◆ **YOUR TASK**: Transfer the material below, from the line containing "right wrist: (371, 453, -18)" through the line containing "left ankle: (305, 482, -3)", into your answer, leaving out the pictures and adding 69 to each number in the keypoint triples (x, y and depth). Keep every other line, including the boxes, unchanged.

[Records from a data source]
↓↓↓

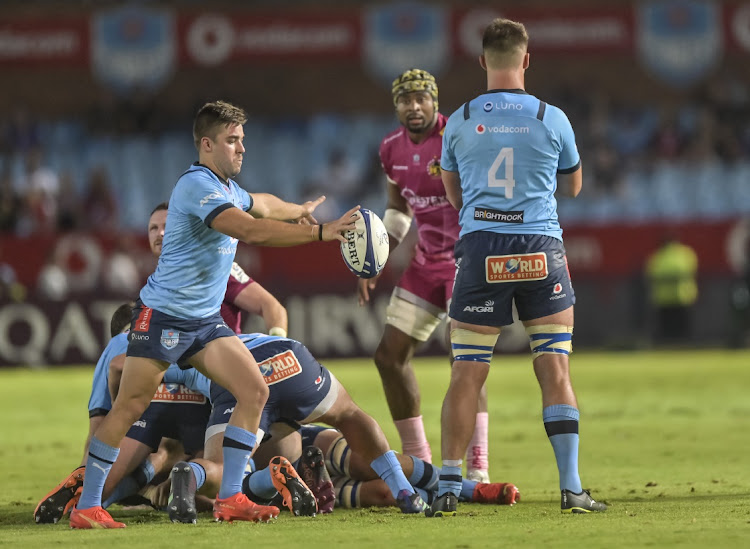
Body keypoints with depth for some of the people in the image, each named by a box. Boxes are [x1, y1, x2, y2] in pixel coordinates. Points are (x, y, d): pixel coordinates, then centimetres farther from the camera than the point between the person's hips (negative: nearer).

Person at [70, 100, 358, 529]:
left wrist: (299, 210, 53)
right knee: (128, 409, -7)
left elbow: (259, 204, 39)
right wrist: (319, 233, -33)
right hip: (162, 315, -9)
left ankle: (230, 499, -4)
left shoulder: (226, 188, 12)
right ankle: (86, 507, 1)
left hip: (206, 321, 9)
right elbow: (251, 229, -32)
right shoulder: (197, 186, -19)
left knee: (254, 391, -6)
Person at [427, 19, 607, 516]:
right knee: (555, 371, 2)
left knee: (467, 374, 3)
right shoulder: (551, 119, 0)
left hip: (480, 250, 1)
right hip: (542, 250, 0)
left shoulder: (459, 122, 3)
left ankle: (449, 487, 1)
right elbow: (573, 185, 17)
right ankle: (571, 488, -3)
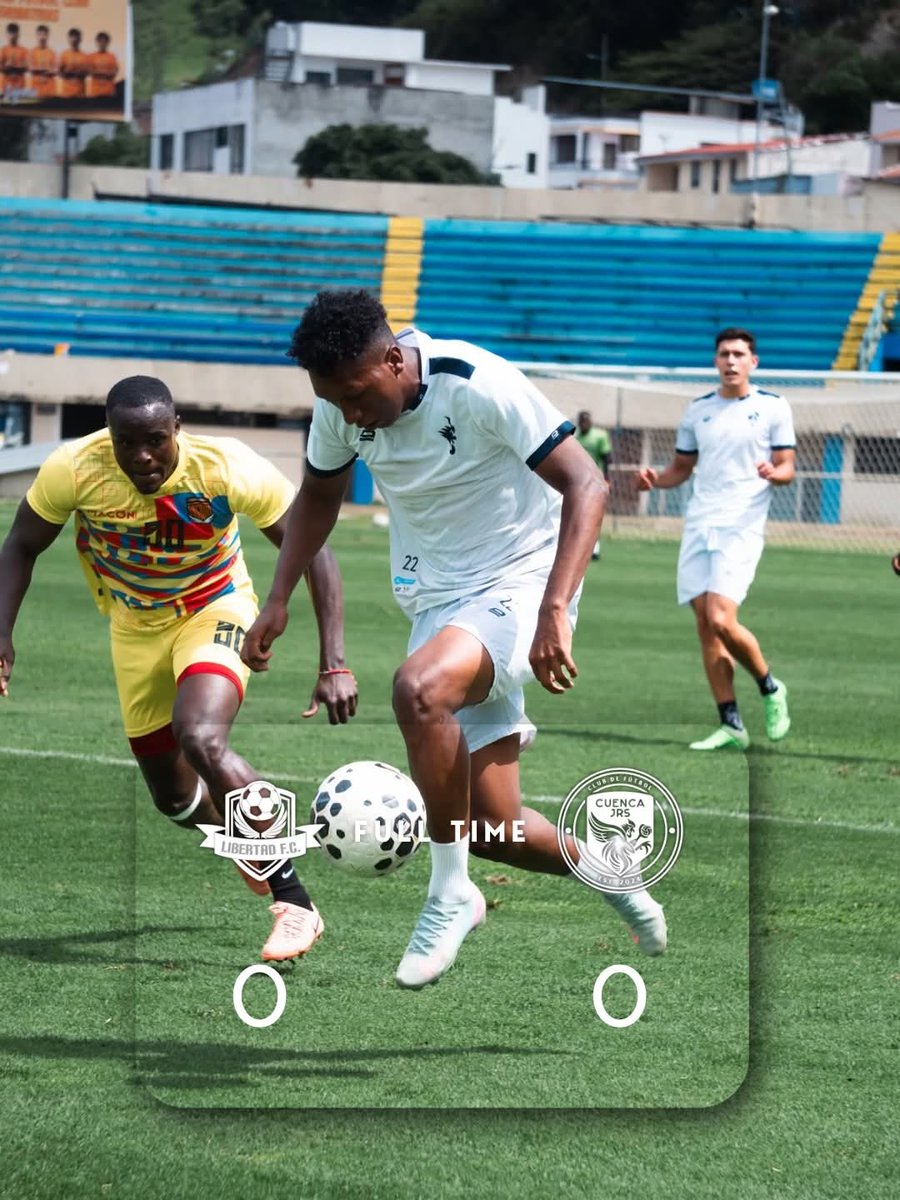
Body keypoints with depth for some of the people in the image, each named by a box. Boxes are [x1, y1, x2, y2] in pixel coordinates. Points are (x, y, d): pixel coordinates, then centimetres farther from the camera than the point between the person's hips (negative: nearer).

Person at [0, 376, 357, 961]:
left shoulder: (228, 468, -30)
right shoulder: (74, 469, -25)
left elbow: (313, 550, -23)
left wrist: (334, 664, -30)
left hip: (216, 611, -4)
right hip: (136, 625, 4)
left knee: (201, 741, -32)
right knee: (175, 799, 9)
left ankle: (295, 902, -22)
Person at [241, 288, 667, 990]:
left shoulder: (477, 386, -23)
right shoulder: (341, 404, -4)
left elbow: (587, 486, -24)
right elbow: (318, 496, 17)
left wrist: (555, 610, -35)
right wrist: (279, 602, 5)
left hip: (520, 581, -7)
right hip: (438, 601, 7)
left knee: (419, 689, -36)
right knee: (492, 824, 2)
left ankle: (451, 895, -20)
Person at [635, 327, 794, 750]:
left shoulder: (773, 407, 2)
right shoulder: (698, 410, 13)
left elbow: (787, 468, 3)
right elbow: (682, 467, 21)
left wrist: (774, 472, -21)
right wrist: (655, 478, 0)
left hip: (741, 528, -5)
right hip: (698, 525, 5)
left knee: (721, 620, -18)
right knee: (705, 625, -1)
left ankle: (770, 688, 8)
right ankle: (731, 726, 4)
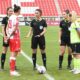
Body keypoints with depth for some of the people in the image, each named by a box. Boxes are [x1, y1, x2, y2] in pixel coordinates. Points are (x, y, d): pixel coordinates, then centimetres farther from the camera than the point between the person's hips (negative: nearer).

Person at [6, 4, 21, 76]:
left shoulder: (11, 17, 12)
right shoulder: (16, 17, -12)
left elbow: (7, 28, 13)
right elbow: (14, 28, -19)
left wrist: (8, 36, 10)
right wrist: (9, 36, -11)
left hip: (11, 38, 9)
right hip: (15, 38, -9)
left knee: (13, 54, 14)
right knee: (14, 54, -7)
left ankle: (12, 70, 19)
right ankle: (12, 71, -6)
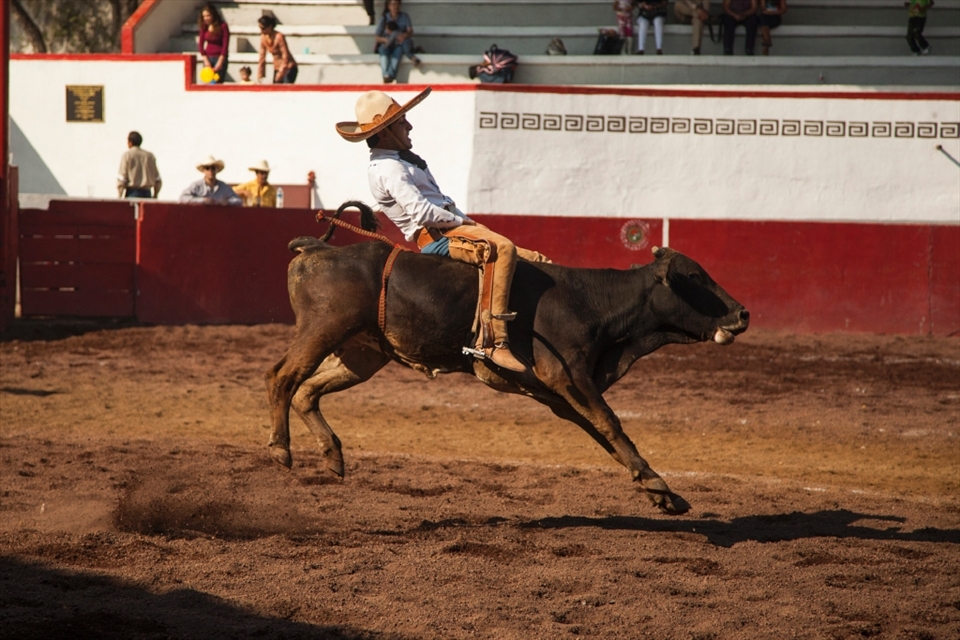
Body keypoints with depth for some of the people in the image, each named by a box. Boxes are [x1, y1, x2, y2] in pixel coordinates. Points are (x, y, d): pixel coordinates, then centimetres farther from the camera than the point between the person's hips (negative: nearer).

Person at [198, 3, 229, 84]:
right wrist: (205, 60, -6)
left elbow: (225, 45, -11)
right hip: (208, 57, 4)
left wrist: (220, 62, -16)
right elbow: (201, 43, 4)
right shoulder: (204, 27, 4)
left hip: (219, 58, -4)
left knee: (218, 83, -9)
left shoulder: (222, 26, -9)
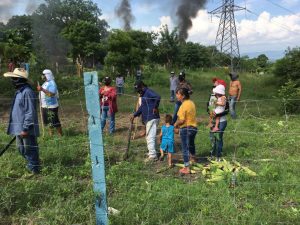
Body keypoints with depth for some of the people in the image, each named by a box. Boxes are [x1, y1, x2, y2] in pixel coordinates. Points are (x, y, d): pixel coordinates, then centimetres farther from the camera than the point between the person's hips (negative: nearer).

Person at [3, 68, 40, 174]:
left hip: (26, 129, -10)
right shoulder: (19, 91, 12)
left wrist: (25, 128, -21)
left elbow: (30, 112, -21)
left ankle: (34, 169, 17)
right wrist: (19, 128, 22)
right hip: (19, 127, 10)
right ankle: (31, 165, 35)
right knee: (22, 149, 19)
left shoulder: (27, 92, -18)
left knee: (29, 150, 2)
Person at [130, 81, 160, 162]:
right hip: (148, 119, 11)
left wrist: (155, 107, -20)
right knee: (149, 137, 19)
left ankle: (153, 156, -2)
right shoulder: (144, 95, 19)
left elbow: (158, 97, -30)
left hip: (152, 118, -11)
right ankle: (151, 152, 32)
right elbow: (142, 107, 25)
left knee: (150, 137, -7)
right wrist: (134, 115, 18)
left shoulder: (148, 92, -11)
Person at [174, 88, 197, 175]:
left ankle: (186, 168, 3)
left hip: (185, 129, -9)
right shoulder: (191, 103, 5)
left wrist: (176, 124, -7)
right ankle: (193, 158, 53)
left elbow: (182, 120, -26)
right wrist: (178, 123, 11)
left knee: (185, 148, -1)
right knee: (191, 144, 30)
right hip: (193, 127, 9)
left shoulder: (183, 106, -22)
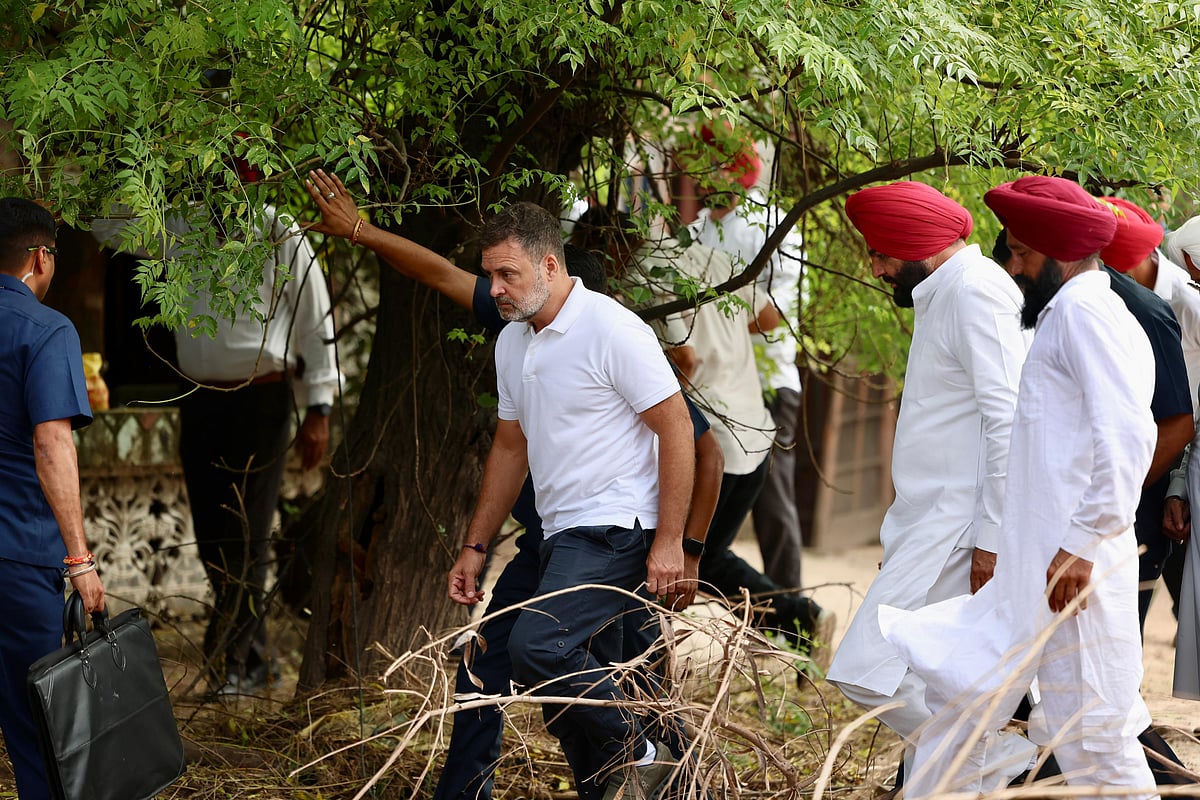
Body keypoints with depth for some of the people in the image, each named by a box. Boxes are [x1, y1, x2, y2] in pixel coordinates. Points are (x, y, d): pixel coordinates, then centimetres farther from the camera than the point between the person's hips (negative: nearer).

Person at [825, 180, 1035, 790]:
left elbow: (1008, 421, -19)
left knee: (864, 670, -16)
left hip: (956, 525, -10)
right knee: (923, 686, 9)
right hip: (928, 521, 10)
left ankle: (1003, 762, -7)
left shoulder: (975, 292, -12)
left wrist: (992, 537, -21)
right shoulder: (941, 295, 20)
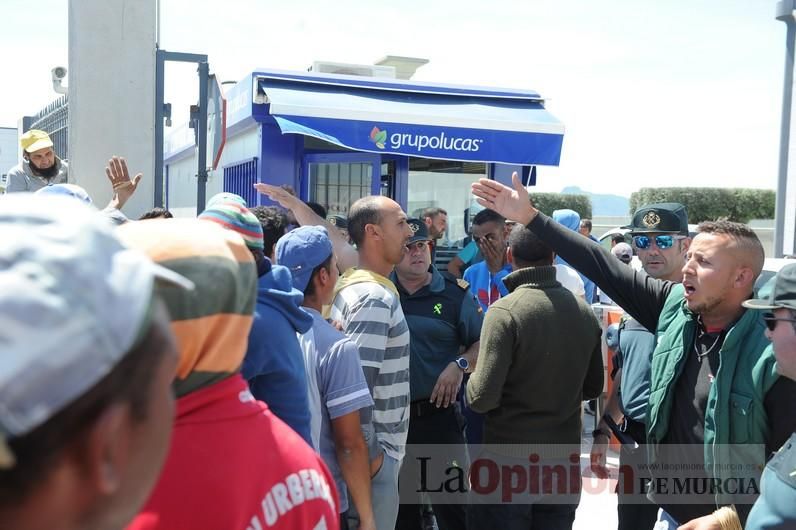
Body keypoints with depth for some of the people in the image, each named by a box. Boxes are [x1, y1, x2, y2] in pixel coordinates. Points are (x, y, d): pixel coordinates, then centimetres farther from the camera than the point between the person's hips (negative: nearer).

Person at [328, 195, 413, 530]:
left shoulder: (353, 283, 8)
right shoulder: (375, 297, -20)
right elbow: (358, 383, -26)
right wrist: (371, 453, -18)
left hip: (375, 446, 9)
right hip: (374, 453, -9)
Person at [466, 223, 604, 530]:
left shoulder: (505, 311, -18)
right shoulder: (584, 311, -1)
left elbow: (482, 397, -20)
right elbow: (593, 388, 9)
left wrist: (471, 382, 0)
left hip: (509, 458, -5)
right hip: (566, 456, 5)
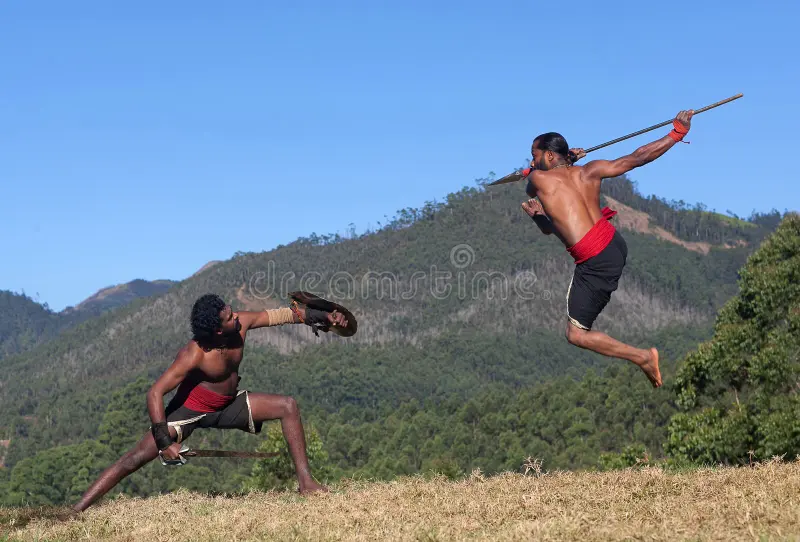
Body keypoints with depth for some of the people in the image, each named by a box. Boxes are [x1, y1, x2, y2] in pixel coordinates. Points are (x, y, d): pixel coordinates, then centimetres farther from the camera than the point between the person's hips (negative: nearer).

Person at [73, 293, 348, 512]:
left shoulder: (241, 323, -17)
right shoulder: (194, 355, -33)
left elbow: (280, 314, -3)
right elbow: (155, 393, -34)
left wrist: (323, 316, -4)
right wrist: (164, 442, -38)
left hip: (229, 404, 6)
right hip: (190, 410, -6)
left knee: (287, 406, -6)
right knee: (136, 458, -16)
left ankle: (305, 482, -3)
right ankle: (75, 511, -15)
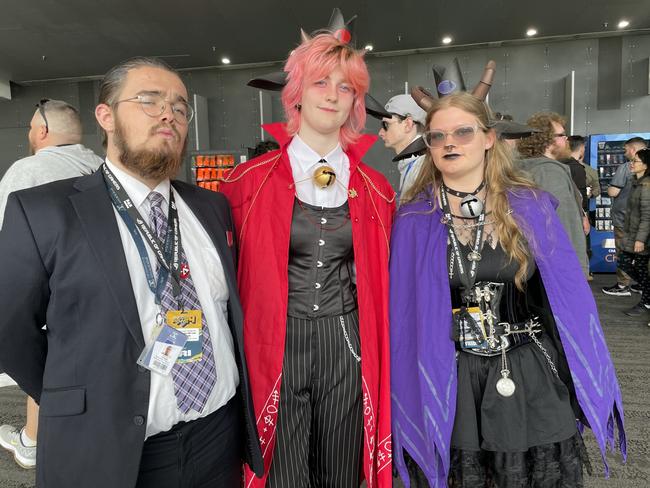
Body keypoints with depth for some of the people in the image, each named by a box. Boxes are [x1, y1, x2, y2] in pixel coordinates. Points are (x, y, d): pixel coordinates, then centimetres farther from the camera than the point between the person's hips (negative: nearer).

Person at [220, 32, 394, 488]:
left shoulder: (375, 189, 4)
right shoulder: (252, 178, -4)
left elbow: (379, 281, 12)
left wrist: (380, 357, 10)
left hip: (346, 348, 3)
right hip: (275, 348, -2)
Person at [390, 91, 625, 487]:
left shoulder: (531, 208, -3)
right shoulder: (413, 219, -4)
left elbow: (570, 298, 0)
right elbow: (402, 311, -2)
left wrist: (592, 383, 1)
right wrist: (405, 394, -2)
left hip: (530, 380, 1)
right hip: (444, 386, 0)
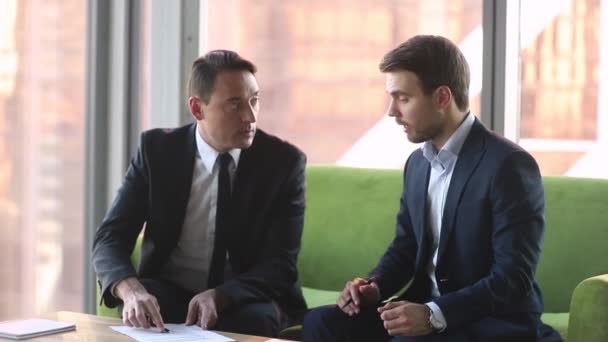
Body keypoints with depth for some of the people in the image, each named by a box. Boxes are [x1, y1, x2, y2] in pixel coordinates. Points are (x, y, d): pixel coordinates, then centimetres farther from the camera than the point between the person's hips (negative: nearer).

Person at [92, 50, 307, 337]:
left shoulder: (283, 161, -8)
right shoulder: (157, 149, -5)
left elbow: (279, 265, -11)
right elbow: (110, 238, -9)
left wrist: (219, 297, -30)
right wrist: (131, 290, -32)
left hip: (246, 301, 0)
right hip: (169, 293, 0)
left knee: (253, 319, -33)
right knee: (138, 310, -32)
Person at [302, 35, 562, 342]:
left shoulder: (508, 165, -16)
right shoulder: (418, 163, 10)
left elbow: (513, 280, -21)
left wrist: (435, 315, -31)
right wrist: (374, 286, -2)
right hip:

↑↑↑

◆ **TASK OUTPUT**:
right wrist: (440, 522, 51)
left hip: (444, 515, 78)
right hip: (443, 522, 60)
Person at [466, 223, 604, 530]:
left shoulder: (574, 380, 51)
right shoulder: (653, 380, 68)
left elbow: (551, 466, 49)
right elbow: (662, 457, 78)
left wrist: (540, 451, 69)
left hip: (578, 527, 64)
right hip: (635, 525, 74)
Body keypoints with depth for some of the people in the image, each named by a box. Boxes are [x1, y1, x2, y2] in pixel coordinates. Points are (x, y, d): pixel coordinates, then centimetres farther from the camera than the point between the person's hips (negative: nearer).

Person at [73, 293, 348, 512]:
left shoulder: (310, 392, 52)
right shoulder: (263, 424, 36)
left elbow: (349, 383, 66)
right elbow: (224, 462, 35)
left wrist: (392, 385, 65)
right wrist: (233, 511, 31)
left hip: (298, 473, 75)
right hip: (259, 479, 63)
left knee: (356, 475, 63)
right knee: (205, 527, 53)
left ankle: (374, 551, 66)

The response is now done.